The database TRRD (Transcription Regulatory Region Database) is maintained at the Institute of Cytology and Genetics, RAS, Novosibirsk, Russia. It contains information about the structure of transcription control regions of eukaryotic genes. The main feature of the description of regulatory regions is to reflect their modular structure. There are the following hierarchical levels of gene regulating modules: cis-elements, composite elements, enhancers, promoters, regulatory control region, integrity of all control regions of the gene. This hierarchical structure of transcription control regions is modelled in a hierarchical net with genes at the top level and cis-elements as elementary units at the bottom level. TRRD up to now is implemented as ASCII flat file (example) database.
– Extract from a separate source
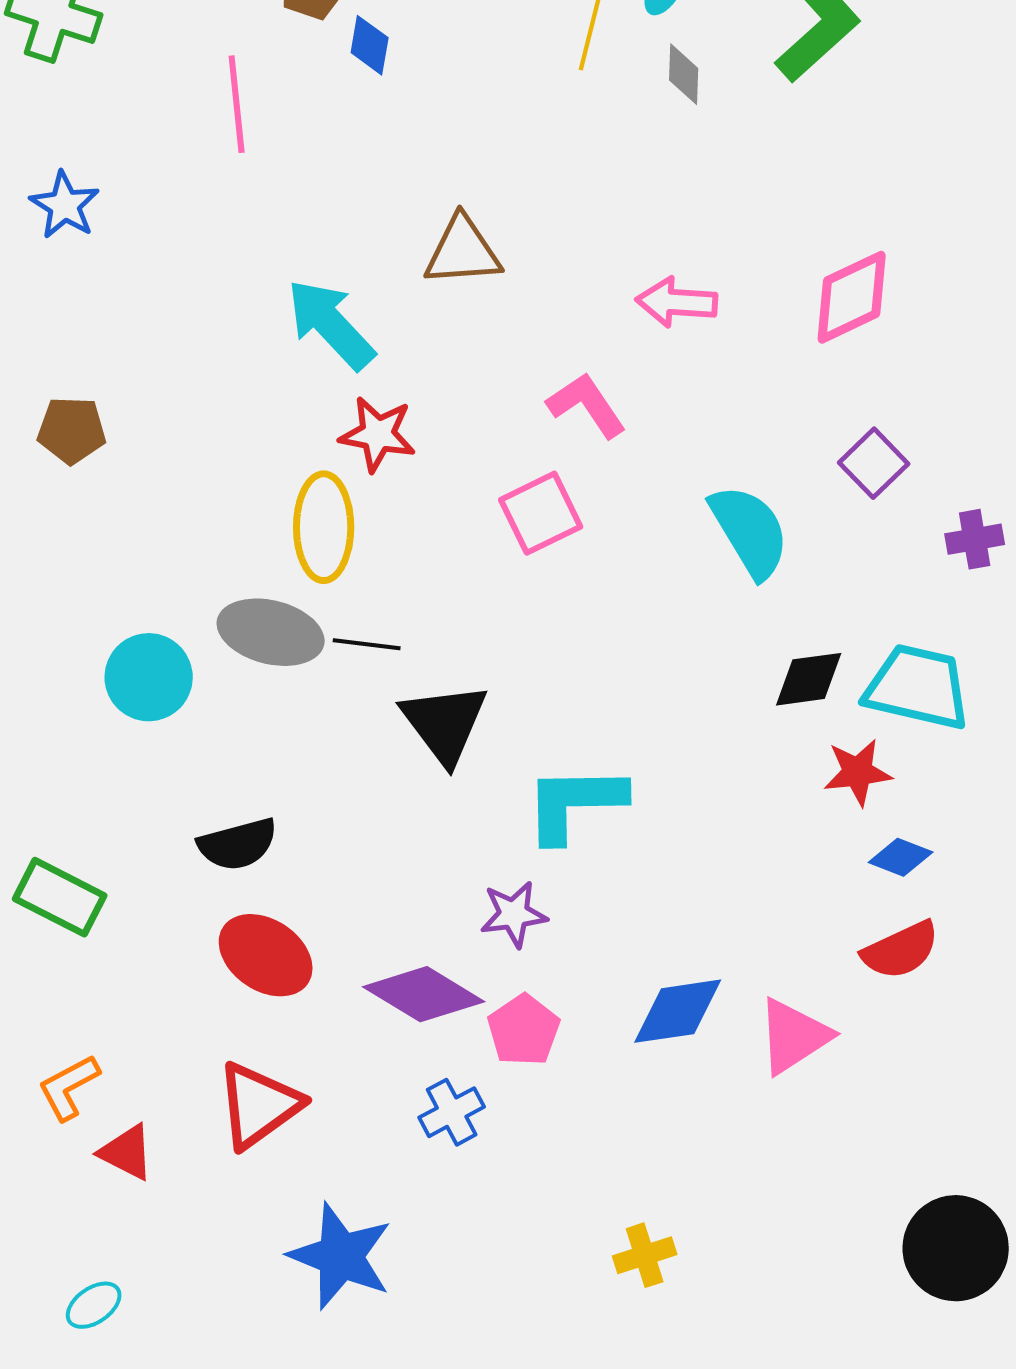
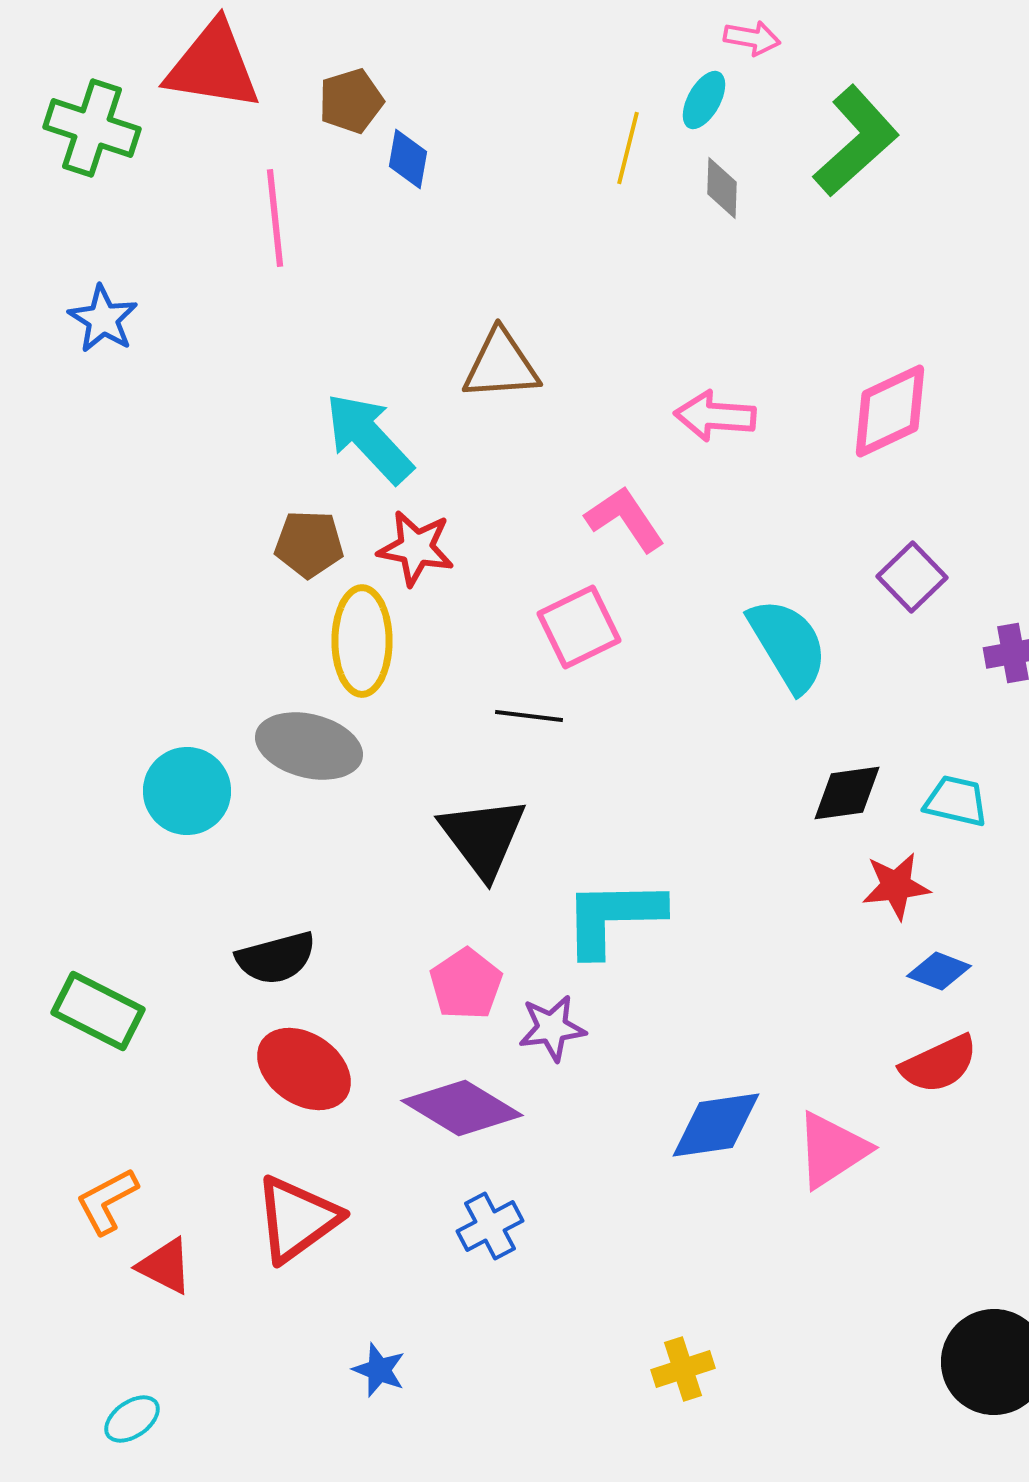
brown pentagon: (72, 430) -> (309, 544), moved
black line: (367, 644) -> (529, 716), moved
cyan trapezoid: (918, 687) -> (956, 801), size x0.6
pink pentagon: (524, 1030) -> (466, 984), moved
blue star: (341, 1256) -> (379, 1370), size x0.5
It will be converted into a relational datebase for internal maintenance and will be publicly available as ASCII flat file.

COMPEL is likewise maintained at the Institute of Cytology and Genetics, RAS, Novosibirsk, Russia. It contains information on composite elements. A composite element is formed of adjacent or partially overlapping binding sites for proteins which belong to different factor families and to different signal transduction pathways. Cross-coupling of two different factors at a composite element exhibits a new pattern of transcription regulation. This is modelled by a tupel of site - transcription factor interactions according the constraint of close neighbourhood of participant sites (and of course implies that a composite element is related to just one gene). COMPEL is implemented as ASCII flat file (example) database. It will be converted into a relational database closely linked to TRRD and will be publicly available as ASCII flat file.
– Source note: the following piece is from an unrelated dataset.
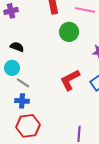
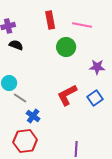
black semicircle: (17, 47) -> (16, 45), moved
blue cross: (22, 101) -> (33, 116), moved, turned 32

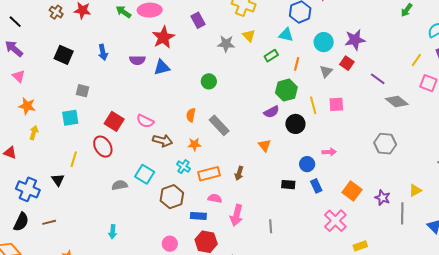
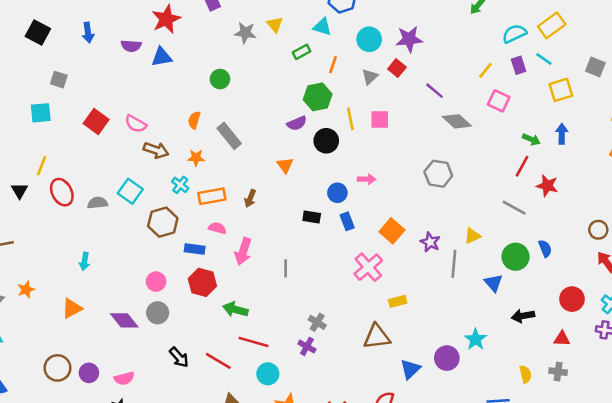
red ellipse: (103, 147) -> (62, 192), moved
As TRRD and COMPEL are already closely linked by referencing entry identifiers of the respective other database, the task to link all three databases was to establish appropriate links between TRRD resp. COMPEL and TRANSFAC. At first we established a common table (GENES) which links both TRANSFAC and TRRD as TRANSFAC SITES are also connected to entries in this gene table. This table will comprise information about the gene's denomination, an identifier and an accession number, its assignment according to Bucher's promoter classification [3], the links to TRANSFAC and TRRD and, where possible, the cross-reference to EMBL / GenBank. The GENES table is maintained at both locations. It will be temporarily updated by either side locally and will be synchronized in distinct time intervals. Now we are establishing links between cis-elements of TRRD (COMPEL) and sites of TRANSFAC as well as the interacting factors of COMPEL and TRANSFAC. These links will be two additional tables using the respective entry identifiers to represent many-to-many relations between the respective tables.

TRANSFAC tables are already linked to WWW and as soon as TTRD and COMPEL will be prepared for WWW these aforementioned database links will be included as active hyperlinks to the WWW pages to use the WWW browser as a simple database retrieval tool.

[1] Knueppel, R., Dietze, P., Lehnberg, W., Frech, K. and Wingender E. (1994). TRANSFAC retrieval program: a network model database of eukaryotic transcription regulating sequences and proteins. J. Comput. Biol. 1, 191 - 198.
[2] Frech, K., Herrmann, G. and Werner, T. (1993). Computer - assisted prediction, classification and delimitation of protein binding sites in nucleic acids. Nucleic Acids Res. 21, 1655 - 1664.
[3] Bucher, P. (1993). The Eukaryotic Promoter Database EPD. EMBL Nucleotide Sequence Data Library Release 37, Postfach 10.2209, D - 69012 Heidelberg.